**TASK STATEMENT:** Please copy everything from the line containing "subtitle Think Vitamin [118, 118, 1122, 147]" down to the line containing "picture [118, 1056, 1056, 1588]", swapping "subtitle" for "title" and leaving the rest unchanged.

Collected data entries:
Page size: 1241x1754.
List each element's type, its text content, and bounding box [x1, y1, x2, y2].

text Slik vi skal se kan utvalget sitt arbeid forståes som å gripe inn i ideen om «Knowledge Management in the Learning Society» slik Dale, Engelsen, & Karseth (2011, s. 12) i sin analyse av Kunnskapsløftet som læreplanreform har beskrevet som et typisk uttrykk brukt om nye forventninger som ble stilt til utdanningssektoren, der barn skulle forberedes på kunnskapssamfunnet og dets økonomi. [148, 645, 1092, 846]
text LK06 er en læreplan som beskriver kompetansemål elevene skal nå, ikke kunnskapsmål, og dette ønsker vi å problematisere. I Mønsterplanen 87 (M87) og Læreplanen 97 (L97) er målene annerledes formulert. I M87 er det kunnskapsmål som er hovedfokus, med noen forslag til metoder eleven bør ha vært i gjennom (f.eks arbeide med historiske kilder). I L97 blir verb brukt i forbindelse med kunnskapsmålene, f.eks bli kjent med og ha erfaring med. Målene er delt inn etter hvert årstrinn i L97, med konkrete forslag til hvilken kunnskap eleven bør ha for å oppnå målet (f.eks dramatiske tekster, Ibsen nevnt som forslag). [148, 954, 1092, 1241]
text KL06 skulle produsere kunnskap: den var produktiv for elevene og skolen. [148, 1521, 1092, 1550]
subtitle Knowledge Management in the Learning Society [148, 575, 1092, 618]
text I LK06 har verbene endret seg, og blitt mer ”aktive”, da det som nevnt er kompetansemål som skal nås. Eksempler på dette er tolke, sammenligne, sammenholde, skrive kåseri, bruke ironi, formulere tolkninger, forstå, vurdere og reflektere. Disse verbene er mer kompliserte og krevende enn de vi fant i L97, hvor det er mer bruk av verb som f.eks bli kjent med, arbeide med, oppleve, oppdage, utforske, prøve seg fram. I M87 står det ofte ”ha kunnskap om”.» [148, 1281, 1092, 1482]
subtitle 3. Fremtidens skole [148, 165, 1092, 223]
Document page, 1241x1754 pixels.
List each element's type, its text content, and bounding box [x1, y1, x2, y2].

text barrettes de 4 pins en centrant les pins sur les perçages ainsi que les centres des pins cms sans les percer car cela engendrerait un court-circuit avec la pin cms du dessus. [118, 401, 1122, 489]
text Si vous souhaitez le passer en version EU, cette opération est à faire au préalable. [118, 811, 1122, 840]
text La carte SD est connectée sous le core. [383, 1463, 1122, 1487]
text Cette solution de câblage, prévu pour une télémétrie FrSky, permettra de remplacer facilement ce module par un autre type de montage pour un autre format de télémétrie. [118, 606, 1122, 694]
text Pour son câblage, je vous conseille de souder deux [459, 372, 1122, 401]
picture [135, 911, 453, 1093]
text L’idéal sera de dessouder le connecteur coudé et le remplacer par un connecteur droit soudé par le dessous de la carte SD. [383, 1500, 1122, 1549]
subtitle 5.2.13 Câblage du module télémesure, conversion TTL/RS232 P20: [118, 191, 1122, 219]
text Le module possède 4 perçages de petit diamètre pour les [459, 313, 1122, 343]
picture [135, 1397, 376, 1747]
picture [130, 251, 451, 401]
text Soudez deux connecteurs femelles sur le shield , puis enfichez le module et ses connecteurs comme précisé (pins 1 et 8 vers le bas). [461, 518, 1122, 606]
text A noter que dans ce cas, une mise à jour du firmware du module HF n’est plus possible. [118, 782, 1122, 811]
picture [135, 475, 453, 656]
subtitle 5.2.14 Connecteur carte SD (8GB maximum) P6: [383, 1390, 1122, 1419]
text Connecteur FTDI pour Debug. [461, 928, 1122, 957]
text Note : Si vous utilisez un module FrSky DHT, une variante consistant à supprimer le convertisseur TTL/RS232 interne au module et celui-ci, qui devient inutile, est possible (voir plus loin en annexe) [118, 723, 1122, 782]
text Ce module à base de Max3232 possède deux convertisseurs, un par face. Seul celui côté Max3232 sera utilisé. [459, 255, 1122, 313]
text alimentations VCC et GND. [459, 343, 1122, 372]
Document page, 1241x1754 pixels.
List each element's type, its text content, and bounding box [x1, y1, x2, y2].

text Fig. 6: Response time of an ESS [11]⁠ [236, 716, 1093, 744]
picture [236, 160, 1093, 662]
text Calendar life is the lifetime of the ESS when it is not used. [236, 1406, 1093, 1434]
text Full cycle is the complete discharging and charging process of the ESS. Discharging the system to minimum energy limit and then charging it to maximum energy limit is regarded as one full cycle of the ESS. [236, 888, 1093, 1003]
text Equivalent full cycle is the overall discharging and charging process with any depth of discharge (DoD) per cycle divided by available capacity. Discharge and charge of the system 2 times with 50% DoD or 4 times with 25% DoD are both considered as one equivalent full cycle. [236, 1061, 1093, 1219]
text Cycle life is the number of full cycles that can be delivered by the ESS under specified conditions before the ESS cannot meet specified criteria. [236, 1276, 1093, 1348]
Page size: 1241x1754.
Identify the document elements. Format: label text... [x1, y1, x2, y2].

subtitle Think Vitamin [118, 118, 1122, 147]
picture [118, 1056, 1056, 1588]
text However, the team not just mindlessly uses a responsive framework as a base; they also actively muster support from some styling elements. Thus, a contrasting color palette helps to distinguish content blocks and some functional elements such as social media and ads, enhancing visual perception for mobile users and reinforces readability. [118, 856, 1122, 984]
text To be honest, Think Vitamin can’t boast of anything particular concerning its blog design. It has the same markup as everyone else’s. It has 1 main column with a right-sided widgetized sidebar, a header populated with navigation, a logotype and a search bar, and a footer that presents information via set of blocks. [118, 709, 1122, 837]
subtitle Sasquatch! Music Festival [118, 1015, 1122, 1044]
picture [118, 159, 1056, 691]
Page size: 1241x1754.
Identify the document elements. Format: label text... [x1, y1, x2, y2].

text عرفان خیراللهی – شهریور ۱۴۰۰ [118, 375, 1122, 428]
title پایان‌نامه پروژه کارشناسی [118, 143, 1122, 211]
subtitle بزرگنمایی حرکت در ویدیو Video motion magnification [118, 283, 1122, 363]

**WRITTEN SOLUTION:**
title Think Vitamin [118, 118, 1122, 147]
picture [118, 1056, 1056, 1588]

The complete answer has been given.